【小ネタ】伊藤計劃氏の誤算、あるいは?
『ハーモニー』が全部解けるとは思っておらず、若干気が抜けております。
ともあれ、最近考えてるのもまた、『ハーモニー』の四方山ではありますが。
作品としてどこまで突き詰められていたかと言うと、「およそこちらが考えていた事すべて」と答えるしかない。表に出していない論点も含めて、考え得る限りの謎はすべて、作中で答えが示されていました。
作品内ですべて、です。この点に関して言えば、他作品を参照する必要は一切ありません。
作品として完璧と言っていい、そうとすら思います。
ただ……明確には答えの出ない話は残ります。
要は「これってどれくらい読み解かれるの想定してたの?」て話ですね。
完璧と言っていい完成度は、語りの形式上、読解を困難にします……単行本の刊行から15年以上、誰もたどり着けなかった程には。

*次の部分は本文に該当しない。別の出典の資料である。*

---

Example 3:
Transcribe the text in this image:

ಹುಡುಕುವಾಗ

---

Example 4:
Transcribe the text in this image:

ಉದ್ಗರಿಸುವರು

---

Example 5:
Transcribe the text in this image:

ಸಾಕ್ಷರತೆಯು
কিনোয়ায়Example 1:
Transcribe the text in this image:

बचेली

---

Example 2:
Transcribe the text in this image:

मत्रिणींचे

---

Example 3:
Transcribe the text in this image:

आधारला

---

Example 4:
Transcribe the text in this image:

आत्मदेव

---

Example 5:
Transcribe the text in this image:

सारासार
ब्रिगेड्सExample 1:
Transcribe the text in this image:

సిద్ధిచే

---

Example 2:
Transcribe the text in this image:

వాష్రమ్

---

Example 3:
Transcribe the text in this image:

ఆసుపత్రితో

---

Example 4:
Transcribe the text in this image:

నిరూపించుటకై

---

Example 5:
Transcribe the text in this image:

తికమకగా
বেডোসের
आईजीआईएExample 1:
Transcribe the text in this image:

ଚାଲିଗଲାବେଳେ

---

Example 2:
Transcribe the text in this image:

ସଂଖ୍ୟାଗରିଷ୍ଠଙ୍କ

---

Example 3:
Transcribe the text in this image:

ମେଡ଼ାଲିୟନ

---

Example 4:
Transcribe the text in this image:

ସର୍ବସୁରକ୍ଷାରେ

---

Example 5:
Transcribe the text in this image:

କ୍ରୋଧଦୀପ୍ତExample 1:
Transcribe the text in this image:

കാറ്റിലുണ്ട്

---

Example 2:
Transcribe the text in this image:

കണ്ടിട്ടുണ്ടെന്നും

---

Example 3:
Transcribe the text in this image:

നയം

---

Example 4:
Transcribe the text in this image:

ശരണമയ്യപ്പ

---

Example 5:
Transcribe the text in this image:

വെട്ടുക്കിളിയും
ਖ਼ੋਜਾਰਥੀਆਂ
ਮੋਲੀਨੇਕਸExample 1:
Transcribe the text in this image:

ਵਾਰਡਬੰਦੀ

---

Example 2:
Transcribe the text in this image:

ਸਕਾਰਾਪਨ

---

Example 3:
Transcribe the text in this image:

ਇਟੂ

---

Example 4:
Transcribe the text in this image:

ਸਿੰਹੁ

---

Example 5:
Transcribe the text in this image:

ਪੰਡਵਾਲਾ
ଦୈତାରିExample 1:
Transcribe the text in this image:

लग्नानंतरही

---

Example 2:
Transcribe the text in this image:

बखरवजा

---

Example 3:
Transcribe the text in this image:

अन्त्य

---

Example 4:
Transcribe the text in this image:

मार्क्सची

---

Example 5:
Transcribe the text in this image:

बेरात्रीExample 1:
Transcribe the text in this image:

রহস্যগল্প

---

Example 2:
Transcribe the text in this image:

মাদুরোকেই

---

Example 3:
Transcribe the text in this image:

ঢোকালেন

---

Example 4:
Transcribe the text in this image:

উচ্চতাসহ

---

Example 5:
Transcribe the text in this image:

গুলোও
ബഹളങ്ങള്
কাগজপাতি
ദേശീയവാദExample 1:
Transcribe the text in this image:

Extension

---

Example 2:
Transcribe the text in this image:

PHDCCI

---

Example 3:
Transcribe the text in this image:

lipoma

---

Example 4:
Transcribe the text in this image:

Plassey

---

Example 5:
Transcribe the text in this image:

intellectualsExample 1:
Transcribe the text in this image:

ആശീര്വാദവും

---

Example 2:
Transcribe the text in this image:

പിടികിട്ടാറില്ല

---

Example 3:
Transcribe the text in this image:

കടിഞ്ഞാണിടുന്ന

そもそも、長編デビュー作たる『虐殺器官』の最後の仕掛けは、当人として難しいつもりではなかった。むしろ、バランスの失敗と見ていた節すらあります。
そう難しくしたつもりはなく、単にコントロールが上手くいってはいなかったと。
……んで、じゃあ『ハーモニー』で難易度を下げたかというと、全く下がってない。むしろ、難易度は滅茶苦茶上がってる訳ですね。
その状況で果たして、まともに読み解かれると想定していたのかどうか。
作家がもはや不在である以上、明確には答えの出ない問いです。答えの出ない問いですが、ともあれ解いてしまった以上、この点にも向き合わなければならない気がしています(了)。